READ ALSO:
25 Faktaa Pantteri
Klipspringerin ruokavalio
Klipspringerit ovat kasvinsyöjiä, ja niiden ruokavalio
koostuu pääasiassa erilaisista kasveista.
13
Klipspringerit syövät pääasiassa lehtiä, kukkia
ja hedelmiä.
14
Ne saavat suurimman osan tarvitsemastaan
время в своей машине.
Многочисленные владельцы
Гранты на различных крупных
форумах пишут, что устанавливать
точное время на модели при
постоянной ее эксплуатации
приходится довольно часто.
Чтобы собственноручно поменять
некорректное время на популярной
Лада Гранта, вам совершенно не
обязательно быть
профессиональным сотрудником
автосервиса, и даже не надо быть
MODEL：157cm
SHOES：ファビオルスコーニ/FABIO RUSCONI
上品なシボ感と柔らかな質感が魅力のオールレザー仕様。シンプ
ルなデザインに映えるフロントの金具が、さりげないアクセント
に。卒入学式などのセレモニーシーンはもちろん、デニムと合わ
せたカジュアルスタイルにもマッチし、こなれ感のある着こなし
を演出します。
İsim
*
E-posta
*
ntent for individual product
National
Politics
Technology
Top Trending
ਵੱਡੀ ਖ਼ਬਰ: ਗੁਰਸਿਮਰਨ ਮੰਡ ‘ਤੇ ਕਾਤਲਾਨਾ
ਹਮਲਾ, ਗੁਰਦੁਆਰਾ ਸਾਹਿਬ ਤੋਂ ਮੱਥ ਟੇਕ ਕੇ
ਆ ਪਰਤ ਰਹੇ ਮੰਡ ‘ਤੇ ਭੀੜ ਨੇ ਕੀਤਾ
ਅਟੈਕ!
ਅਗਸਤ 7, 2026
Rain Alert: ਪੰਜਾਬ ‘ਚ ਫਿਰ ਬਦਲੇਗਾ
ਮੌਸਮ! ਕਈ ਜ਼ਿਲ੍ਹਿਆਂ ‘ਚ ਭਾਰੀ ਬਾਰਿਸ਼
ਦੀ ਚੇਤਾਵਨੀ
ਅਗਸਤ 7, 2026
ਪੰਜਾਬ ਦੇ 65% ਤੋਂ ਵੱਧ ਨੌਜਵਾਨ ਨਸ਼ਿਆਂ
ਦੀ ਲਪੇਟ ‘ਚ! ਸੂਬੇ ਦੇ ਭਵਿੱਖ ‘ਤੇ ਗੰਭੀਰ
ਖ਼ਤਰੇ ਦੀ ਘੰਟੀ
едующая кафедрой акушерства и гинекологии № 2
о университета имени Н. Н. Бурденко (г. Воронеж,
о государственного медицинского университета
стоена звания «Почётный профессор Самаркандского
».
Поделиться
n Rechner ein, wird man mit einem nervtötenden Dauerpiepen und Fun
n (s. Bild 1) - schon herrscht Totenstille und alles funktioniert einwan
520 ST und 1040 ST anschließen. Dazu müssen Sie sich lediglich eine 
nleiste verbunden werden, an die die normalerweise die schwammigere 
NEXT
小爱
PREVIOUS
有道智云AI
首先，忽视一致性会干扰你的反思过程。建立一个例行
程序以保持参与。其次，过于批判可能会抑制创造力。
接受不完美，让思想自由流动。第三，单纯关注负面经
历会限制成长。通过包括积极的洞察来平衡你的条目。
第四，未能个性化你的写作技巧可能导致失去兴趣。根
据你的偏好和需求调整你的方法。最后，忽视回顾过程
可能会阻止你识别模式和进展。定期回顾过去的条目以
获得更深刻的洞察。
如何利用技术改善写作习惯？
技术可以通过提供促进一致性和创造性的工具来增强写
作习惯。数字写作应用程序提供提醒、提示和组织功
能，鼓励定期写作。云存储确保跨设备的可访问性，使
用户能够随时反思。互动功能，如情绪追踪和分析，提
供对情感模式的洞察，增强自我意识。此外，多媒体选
• • • • • • •
Render the listing as a numbered list of lines, from its start through the line containing "能，鼓励定期写作。云存储确保跨设备的可访问性，使", and omit any blank lines.

### Result of this exercise:
1. READ ALSO:
2. 25 Faktaa Pantteri
3. Klipspringerin ruokavalio
4. Klipspringerit ovat kasvinsyöjiä, ja niiden ruokavalio
5. koostuu pääasiassa erilaisista kasveista.
6. 13
7. Klipspringerit syövät pääasiassa lehtiä, kukkia
8. ja hedelmiä.
9. 14
10. Ne saavat suurimman osan tarvitsemastaan
11. время в своей машине.
12. Многочисленные владельцы
13. Гранты на различных крупных
14. форумах пишут, что устанавливать
15. точное время на модели при
16. постоянной ее эксплуатации
17. приходится довольно часто.
18. Чтобы собственноручно поменять
19. некорректное время на популярной
20. Лада Гранта, вам совершенно не
21. обязательно быть
22. профессиональным сотрудником
23. автосервиса, и даже не надо быть
24. MODEL：157cm
25. SHOES：ファビオルスコーニ/FABIO RUSCONI
26. 上品なシボ感と柔らかな質感が魅力のオールレザー仕様。シンプ
27. ルなデザインに映えるフロントの金具が、さりげないアクセント
28. に。卒入学式などのセレモニーシーンはもちろん、デニムと合わ
29. せたカジュアルスタイルにもマッチし、こなれ感のある着こなし
30. を演出します。
31. İsim
32. *
33. E-posta
34. *
35. ntent for individual product
36. National
37. Politics
38. Technology
39. Top Trending
40. ਵੱਡੀ ਖ਼ਬਰ: ਗੁਰਸਿਮਰਨ ਮੰਡ ‘ਤੇ ਕਾਤਲਾਨਾ
41. ਹਮਲਾ, ਗੁਰਦੁਆਰਾ ਸਾਹਿਬ ਤੋਂ ਮੱਥ ਟੇਕ ਕੇ
42. ਆ ਪਰਤ ਰਹੇ ਮੰਡ ‘ਤੇ ਭੀੜ ਨੇ ਕੀਤਾ
43. ਅਟੈਕ!
44. ਅਗਸਤ 7, 2026
45. Rain Alert: ਪੰਜਾਬ ‘ਚ ਫਿਰ ਬਦਲੇਗਾ
46. ਮੌਸਮ! ਕਈ ਜ਼ਿਲ੍ਹਿਆਂ ‘ਚ ਭਾਰੀ ਬਾਰਿਸ਼
47. ਦੀ ਚੇਤਾਵਨੀ
48. ਅਗਸਤ 7, 2026
49. ਪੰਜਾਬ ਦੇ 65% ਤੋਂ ਵੱਧ ਨੌਜਵਾਨ ਨਸ਼ਿਆਂ
50. ਦੀ ਲਪੇਟ ‘ਚ! ਸੂਬੇ ਦੇ ਭਵਿੱਖ ‘ਤੇ ਗੰਭੀਰ
51. ਖ਼ਤਰੇ ਦੀ ਘੰਟੀ
52. едующая кафедрой акушерства и гинекологии № 2
53. о университета имени Н. Н. Бурденко (г. Воронеж,
54. о государственного медицинского университета
55. стоена звания «Почётный профессор Самаркандского
56. ».
57. Поделиться
58. n Rechner ein, wird man mit einem nervtötenden Dauerpiepen und Fun
59. n (s. Bild 1) - schon herrscht Totenstille und alles funktioniert einwan
60. 520 ST und 1040 ST anschließen. Dazu müssen Sie sich lediglich eine 
61. nleiste verbunden werden, an die die normalerweise die schwammigere 
62. NEXT
63. 小爱
64. PREVIOUS
65. 有道智云AI
66. 首先，忽视一致性会干扰你的反思过程。建立一个例行
67. 程序以保持参与。其次，过于批判可能会抑制创造力。
68. 接受不完美，让思想自由流动。第三，单纯关注负面经
69. 历会限制成长。通过包括积极的洞察来平衡你的条目。
70. 第四，未能个性化你的写作技巧可能导致失去兴趣。根
71. 据你的偏好和需求调整你的方法。最后，忽视回顾过程
72. 可能会阻止你识别模式和进展。定期回顾过去的条目以
73. 获得更深刻的洞察。
74. 如何利用技术改善写作习惯？
75. 技术可以通过提供促进一致性和创造性的工具来增强写
76. 作习惯。数字写作应用程序提供提醒、提示和组织功
77. 能，鼓励定期写作。云存储确保跨设备的可访问性，使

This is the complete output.